"Mainstream Linux distributions typically default to one of two desktop environments, KDE or GNOME. Both of these environments provide users with an intuitive and attractive desktop, as well as offering a large raft of multimedia software, games, administration programs, network tools, educational applications, utilities, artwork, web development tools and more. However, these two desktops focus more on providing users with a modern computing environment with all the bells and whistles featured in Windows Vista, rather than minimising the amount of system resources they need. For users and developers who want to run an attractive Linux desktop on older hardware, netbooks, or mobile internet devices, neither KDE or GNOME may be a viable option, as they run too slowly on low spec machines (such as less than 256MB RAM and a 1 GHz processor). This article seeks to
identify the best lean desktops for Linux, for users that have old or even ancient hardware."
Member since:
2006-01-02
Well, for somebody versed in C++/Qt and wanting to work on a desktop environment, it's most attractive to just join the KDE project. Very active community, very liberal in granting commit rights (i.e. you quickly get global write access to the code). It's also very customizable/extensible. IMO that's why no other Qt project emerges.
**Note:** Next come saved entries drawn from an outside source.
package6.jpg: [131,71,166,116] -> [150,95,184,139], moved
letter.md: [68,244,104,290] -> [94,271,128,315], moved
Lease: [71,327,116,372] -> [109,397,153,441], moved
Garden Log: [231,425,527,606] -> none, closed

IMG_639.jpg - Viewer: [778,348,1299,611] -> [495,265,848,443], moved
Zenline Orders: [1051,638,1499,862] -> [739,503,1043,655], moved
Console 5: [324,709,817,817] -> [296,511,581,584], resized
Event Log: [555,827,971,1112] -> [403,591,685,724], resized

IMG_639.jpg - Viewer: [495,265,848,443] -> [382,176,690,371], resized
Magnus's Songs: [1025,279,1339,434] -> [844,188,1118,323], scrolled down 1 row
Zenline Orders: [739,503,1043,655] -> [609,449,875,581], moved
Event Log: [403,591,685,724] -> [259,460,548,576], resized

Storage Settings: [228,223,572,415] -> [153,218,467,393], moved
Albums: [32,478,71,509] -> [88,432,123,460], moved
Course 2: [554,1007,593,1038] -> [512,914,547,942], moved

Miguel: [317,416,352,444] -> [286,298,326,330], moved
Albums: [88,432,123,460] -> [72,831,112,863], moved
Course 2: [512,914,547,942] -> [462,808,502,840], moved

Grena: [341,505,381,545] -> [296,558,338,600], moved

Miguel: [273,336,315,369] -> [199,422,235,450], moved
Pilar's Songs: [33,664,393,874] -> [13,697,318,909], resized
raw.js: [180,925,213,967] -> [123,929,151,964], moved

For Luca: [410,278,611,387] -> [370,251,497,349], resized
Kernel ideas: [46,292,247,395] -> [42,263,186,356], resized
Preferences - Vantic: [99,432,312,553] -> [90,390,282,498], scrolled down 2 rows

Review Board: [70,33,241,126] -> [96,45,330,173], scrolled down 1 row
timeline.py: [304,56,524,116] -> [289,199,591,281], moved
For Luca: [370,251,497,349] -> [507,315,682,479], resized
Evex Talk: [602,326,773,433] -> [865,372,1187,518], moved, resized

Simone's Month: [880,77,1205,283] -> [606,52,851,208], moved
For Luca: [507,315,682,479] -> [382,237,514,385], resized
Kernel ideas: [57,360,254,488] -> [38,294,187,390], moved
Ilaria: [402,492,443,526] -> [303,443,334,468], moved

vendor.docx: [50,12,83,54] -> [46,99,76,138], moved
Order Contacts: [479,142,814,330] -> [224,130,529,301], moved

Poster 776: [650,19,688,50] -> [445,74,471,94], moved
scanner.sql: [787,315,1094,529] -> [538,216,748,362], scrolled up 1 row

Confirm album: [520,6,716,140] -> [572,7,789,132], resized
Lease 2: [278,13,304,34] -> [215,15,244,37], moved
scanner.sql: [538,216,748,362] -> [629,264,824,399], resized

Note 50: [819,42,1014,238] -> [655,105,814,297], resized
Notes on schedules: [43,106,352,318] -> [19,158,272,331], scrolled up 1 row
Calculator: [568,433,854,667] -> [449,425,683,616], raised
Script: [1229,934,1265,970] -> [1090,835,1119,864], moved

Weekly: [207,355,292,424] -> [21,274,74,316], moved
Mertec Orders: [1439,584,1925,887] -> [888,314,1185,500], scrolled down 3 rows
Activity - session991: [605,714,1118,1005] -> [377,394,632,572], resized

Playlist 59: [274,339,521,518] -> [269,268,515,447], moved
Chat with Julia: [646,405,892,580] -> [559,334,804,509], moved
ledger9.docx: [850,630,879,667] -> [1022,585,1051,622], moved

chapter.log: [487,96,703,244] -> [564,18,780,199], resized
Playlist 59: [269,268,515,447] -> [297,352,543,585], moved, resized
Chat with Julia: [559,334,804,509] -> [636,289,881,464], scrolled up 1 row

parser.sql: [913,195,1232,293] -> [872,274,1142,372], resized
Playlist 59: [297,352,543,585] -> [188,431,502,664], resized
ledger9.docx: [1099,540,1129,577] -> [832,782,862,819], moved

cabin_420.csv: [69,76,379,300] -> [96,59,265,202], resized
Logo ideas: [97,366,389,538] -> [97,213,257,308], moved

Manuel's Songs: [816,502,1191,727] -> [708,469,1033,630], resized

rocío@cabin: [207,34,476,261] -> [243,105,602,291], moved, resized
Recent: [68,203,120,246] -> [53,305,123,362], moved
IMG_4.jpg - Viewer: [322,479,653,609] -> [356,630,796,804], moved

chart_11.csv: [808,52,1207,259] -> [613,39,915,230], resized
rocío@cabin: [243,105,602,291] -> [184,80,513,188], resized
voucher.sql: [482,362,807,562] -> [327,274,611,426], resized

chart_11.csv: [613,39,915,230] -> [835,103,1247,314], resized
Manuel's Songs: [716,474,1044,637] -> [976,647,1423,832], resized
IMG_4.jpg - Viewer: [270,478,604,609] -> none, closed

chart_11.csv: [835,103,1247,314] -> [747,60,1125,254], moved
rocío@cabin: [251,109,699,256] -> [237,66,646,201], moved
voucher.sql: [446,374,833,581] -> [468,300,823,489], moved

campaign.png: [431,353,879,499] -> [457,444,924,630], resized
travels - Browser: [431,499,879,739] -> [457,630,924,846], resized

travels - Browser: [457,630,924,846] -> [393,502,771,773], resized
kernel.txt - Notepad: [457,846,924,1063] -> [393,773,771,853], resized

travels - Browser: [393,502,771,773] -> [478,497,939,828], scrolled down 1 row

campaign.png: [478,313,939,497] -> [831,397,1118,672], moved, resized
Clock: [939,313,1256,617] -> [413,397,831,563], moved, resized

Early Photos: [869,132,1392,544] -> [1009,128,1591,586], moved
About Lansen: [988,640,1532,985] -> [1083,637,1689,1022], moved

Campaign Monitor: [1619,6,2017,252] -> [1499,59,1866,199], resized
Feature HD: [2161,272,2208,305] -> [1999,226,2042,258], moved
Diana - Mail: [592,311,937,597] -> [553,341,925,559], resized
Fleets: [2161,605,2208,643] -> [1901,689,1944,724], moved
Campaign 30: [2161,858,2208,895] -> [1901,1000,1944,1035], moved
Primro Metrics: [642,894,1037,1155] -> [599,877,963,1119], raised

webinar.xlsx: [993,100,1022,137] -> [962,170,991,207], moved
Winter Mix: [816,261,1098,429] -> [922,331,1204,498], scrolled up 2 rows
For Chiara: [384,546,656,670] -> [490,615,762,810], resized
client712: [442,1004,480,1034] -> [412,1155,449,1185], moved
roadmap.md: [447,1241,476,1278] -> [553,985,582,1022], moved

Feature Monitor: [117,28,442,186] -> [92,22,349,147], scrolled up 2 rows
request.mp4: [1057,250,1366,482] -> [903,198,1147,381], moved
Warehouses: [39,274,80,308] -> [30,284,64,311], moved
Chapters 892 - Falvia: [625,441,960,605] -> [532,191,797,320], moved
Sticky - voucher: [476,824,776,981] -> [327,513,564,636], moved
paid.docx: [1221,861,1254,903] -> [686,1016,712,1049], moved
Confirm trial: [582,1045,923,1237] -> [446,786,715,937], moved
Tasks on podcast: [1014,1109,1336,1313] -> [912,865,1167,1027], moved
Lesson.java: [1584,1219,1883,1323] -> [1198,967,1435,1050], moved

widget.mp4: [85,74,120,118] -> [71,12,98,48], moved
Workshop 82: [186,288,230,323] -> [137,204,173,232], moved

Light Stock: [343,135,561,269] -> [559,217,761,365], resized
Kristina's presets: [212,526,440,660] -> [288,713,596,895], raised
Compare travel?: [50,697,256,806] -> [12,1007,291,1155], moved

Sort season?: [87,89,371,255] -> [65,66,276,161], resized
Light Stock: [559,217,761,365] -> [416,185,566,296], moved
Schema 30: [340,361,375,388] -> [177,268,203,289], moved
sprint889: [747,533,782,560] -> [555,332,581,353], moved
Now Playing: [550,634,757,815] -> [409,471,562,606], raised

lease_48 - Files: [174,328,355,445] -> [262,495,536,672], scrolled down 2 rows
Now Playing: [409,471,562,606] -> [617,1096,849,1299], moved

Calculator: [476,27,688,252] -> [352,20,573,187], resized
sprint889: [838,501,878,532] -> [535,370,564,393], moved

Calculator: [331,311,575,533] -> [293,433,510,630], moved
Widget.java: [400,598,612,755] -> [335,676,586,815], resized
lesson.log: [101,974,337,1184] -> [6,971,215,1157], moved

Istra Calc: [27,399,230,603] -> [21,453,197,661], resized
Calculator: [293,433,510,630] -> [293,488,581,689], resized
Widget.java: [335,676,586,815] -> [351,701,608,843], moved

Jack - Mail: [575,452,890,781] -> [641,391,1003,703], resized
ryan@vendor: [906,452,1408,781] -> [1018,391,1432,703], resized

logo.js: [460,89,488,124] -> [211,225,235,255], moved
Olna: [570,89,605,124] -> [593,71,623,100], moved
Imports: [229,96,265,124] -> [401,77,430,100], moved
Also, with a bit of tweaking (don't try mainstream distros out of the box...), even the latest KDE 4.2 runs smoothly on machines with 256 MB ram and a second-rate CPU. The more resource-hungry features (Strigi, Nepomuk, compositing) are easy to remove altogether at build-time. So most "netbook"-oriented distros can use it. Sure there's still a niche of distros for ultra-low-spec hardware, like 64 MB RAM, but frankly it's getting irrelevant, as machines with these amounts of RAM haven't been on the market for almost 10 years now.